Não teve a extrema esquerda seus momentos de glória, justamente quando colocou em cheque os governos progressistas? Não ganhou espaço na mídia, convites para os programas de televisão e páginas inteiras dos jornalões? Até que ponto estes movimentos foram autônomos mesmo? E pior: foram autônomos em relação ao que? Recorrendo à outra experiência histórica, não se repetiu de maneira trágica o erro da esquerda alemã? Na época de Weimar, qualquer um saberia dizer de cor os limites da social democracia. Milhares de autores faziam as mais diversas e brilhantes análises sobre a crise do capitalismo e como a social democracia era uma tragédia, que não resolveria nada. Sinto que ficamos gritando “social-fascismo” e no fim terminamos embarcando no mesmo trem.

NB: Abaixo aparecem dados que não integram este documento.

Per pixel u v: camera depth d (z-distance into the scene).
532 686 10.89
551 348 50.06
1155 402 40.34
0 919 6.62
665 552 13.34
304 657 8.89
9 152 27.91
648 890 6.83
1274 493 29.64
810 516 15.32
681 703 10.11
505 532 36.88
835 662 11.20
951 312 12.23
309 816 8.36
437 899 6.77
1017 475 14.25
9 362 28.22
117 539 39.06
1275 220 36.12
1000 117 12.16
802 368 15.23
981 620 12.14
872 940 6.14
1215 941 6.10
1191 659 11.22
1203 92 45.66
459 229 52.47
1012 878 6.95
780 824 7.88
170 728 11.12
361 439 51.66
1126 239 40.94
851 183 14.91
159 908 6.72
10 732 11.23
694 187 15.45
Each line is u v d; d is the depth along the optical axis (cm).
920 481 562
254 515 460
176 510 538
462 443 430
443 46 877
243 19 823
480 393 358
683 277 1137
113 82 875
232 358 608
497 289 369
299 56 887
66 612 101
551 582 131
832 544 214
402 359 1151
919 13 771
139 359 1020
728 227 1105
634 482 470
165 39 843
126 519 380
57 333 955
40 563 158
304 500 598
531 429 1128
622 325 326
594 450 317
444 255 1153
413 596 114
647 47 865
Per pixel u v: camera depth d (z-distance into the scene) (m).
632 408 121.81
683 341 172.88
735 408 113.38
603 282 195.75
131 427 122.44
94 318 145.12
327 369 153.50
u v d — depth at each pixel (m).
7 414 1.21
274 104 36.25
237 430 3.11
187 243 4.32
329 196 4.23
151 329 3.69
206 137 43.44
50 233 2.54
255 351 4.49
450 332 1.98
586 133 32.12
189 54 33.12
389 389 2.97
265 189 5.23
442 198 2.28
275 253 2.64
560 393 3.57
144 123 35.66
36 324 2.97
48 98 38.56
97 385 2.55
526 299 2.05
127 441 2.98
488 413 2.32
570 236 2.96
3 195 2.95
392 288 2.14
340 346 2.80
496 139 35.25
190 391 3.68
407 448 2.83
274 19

Voltando ao Brasil do presente, ao abdicar de seu papel de organizador das massas, seja qual tenha sido o motivo para tanto, as tradicionais organizações políticas (sobretudo sindicatos e partidos) deixaram setores inteiros dos trabalhadores à mercê de novos e velhos aparelhos privados de ideologia. Por outro lado, nada que se apresentou como “o novo” ou com uma opção mais radical chegou perto da capilaridade que algum dia as antigas organizações já tiveram, ou conseguiu organizar-se de maneira estratégica, libertando-se da pecha de mero espelho invertido. As distâncias entre os dois grupos, que nunca chegaram a diminuir organicamente em termos de sua capilaridade, foram encurtadas do ponto vista político pelo acelerado processo de desagregação social iniciado por Temer e radicalizado por Bolsonaro. Neste terrível lusco-fusco, antes de agarrar a “cauda” de qualquer animal ou de pedir “calma”, precisamos decidir o que queremos.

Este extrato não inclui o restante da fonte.